For years, the roadmap was the Minimum Essential Force (MEF) 2010–2024 blueprint. Well-designed on paper, it faltered in practice under fiscal ceilings and political drift. Defence outlays stayed below half the global average as a share of GDP; domestic coalition bargaining and quiet international pressures pinched further. By 2024, MEF stood only about 70 percent complete—just enough for minimal operational capacity, not for sustained deterrence.
Prabowo has tried to break that equilibrium. Beginning in 2021, he advanced a defence concept anchored in key islands and strategic archipelagic clusters, with logistics and self-reliance elevated from afterthought to organizing principle. By 2024, his Asta Cita manifesto folded security into a broader developmental project—national self-sufficiency not as a slogan, but as a policy spine.
Modernisation now extends beyond hardware to the institutions that buy, field, and sustain it. At the centre is the National Defence Council (Dewan Pertahanan Nasional, DPN), created by Presidential Regulation No. 202/2024. Chaired by the President and composed of permanent and ad hoc members, the DPN is meant to discipline procurement with a whole-of-state lens—balancing military need against ideology, politics, socio-cultural realities, and economic constraints.

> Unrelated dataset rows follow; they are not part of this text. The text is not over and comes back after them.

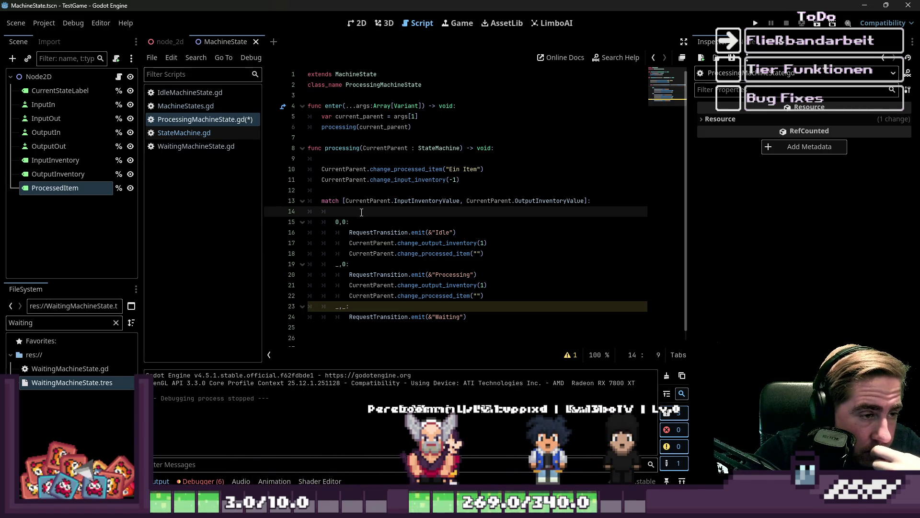
Open blank lines above the match statement and clear out the stray unfinished text
{"action": "key", "text": "Up"}
{"action": "key", "text": "Up"}
{"action": "key", "text": "Return"}
{"action": "key", "text": "Return"}
{"action": "key", "text": "Up"}
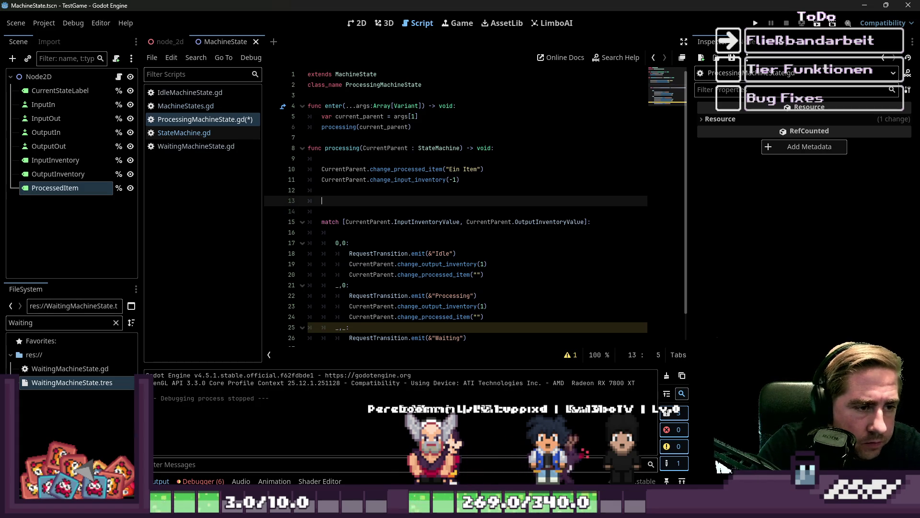
{"action": "type", "text": "tParent."}
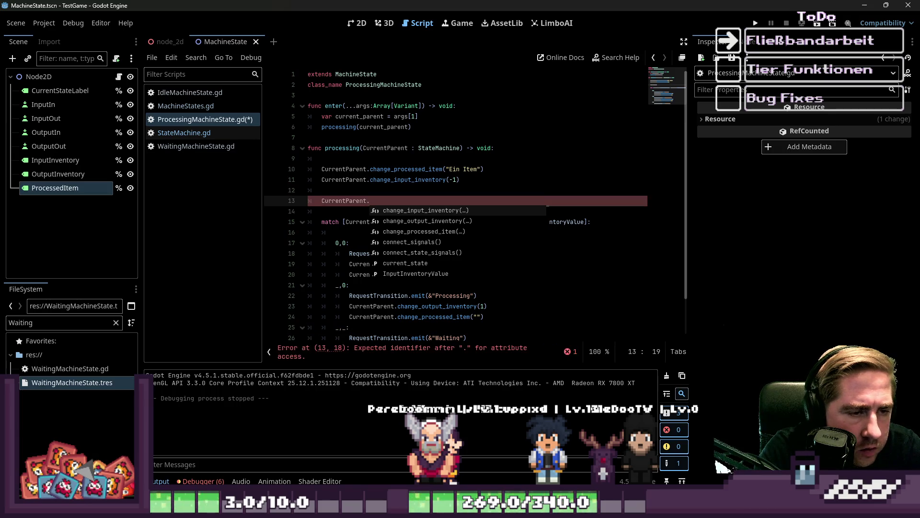
{"action": "key", "text": "shift+Home"}
{"action": "key", "text": "BackSpace"}
Declare var input_bool = CurrentParent.InputInventoryValue and start a second var line below
{"action": "type", "text": "var inp"}
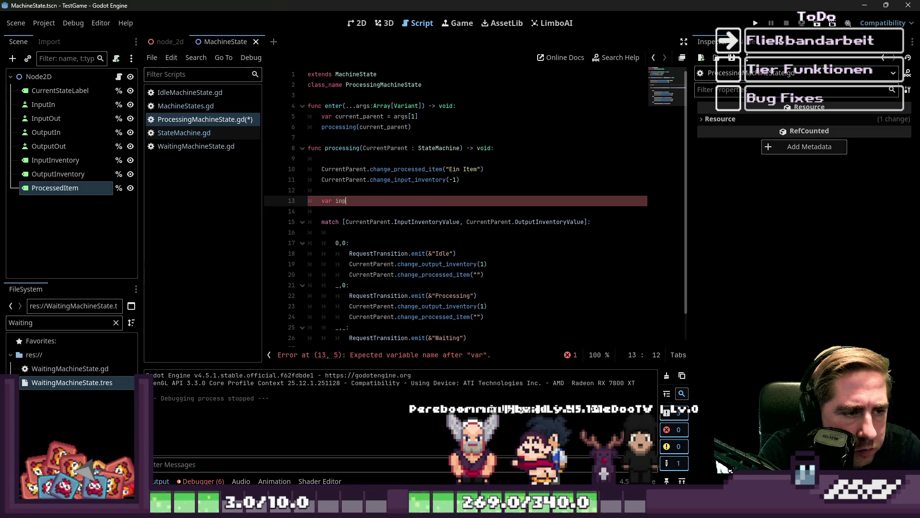
{"action": "type", "text": "ut_bool"}
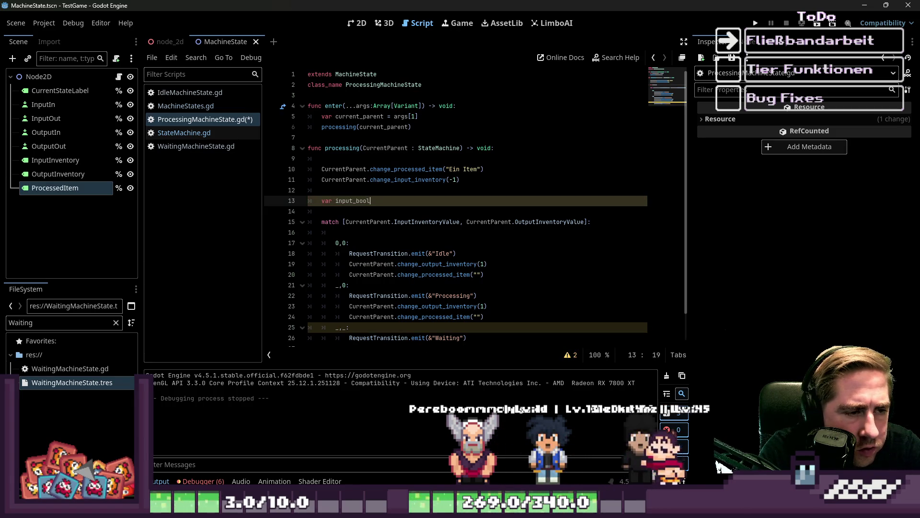
{"action": "key", "text": "Escape"}
{"action": "key", "text": "Down"}
{"action": "key", "text": "Down"}
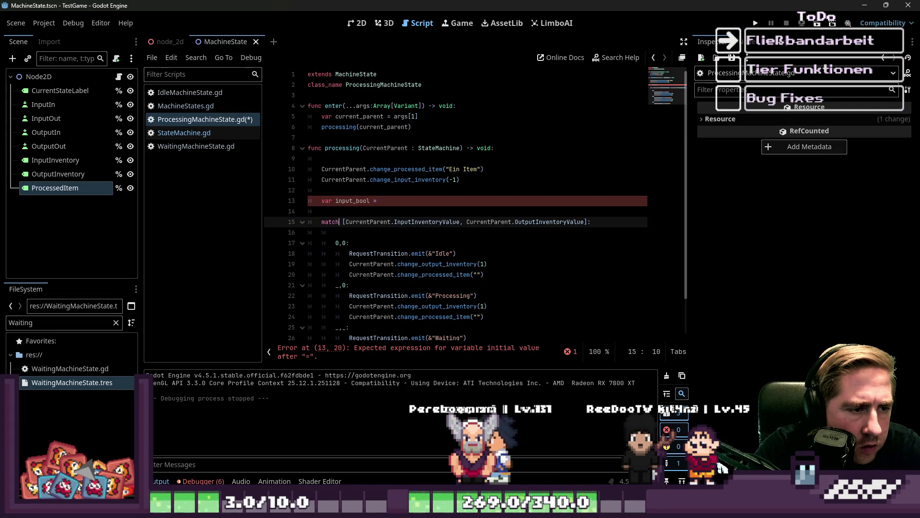
{"action": "key", "text": "Up"}
{"action": "key", "text": "Up"}
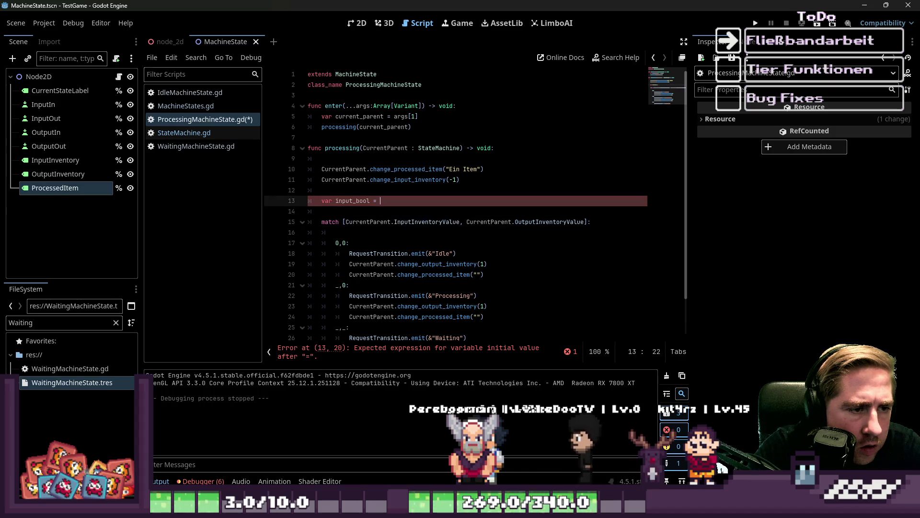
{"action": "type", "text": "= CurrentParent.InputInventoryValue"}
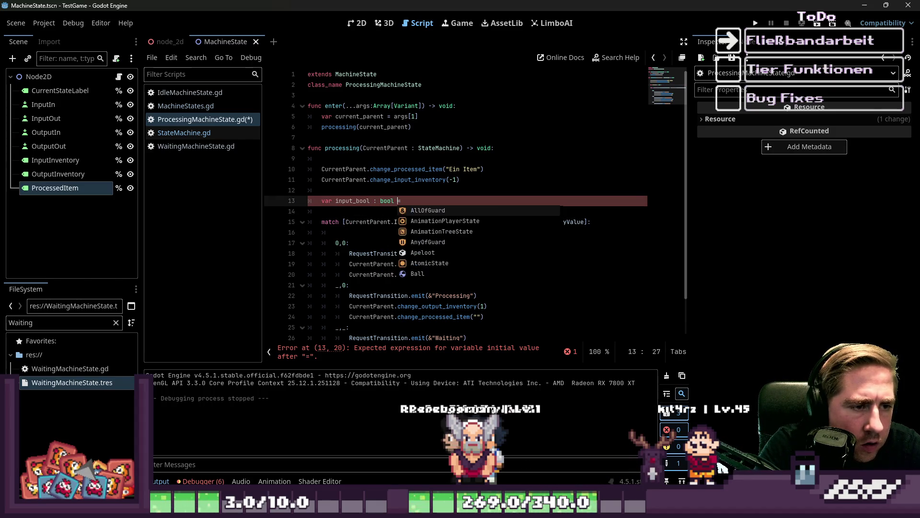
{"action": "key", "text": "Escape"}
{"action": "key", "text": "Return"}
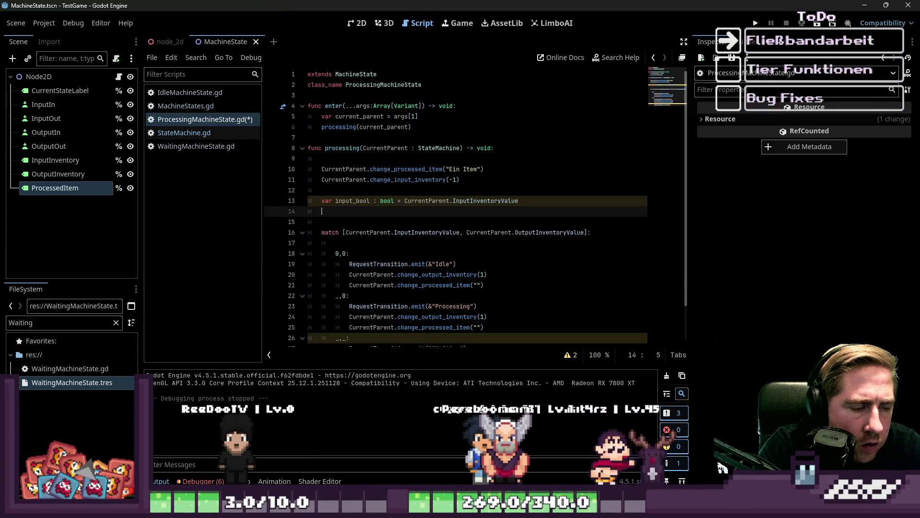
{"action": "type", "text": "var in"}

Governance of the supply chain has been similarly overhauled. The former Baranahan agency was split into the Defence Logistics Agency (Baloghan), led by Air Marshall Yusuf Jauhari, and the Defence Maintenance and Repair Agency (Baharwat), led by Brigadier Leo Pola Ardiansa. The message is overdue but clear: acquisition gets you to the starting line; sustainment wins the race. Through-life readiness depends on both.
Money is finally moving to match intent. Defence spending is projected to reach roughly 1.5 percent of GDP by 2026, narrowing the gap with the Asia-Pacific average of 1.6–1.7 percent. With a GDP of about $1.396 trillion, procurement could reach $3.5 billion—around 17 percent of the defence budget—lowering the average weapon-system age (now 35.3 years) and providing the domestic defence-industrial base with a larger captive market and a reason to invest.
Equally significant is a rethink of “diversification.” Historically, Jakarta bought “retail”: small batches from many suppliers, yielding a “mixed bag of tools” that complicated integration and maintenance while diluting leverage for offsets and industrial compensation. Diversification remains a hedge—born of fiscal limits and non-alignment—but the aim has shifted from variety for its own sake to strategic redundancy in service of self-reliance.
Hence, the marquee purchase: 42 Rafale fighter jets from France, the largest single acquisition in national history and a deliberate break with piecemeal tendencies. Jakarta is also courting geopolitically neutral, technically compatible partners—most notably Turkey—to reduce exposure to Western European choke points in naval subsystems.
The results are beginning to show. Of the 677 platforms displayed on Armed Forces Day, 46 percent were newly acquired, among them a PPA-class frigate from Fincantieri; another 10 percent were modernised legacy systems, including the Parchim-class corvette. Off-parade, the KHAN ballistic missile from Roketsan has entered the inventory, nudging the deterrence threshold upward.
Taken together, these moves amount to Indonesia’s most ambitious attempt in decades to match means with ends. Prabowo’s bet blends pragmatism and symbolism: modernisation without surrendering the independence that animates Indonesian statecraft. The question now is not whether the reforms are real—they are—but whether the institutions and budgets can sustain momentum long enough to translate procurement into proficiency. If they do, Indonesia will not simply keep pace with regional militaries; it will gain the latitude to shape the Indo-Pacific balance on its own terms.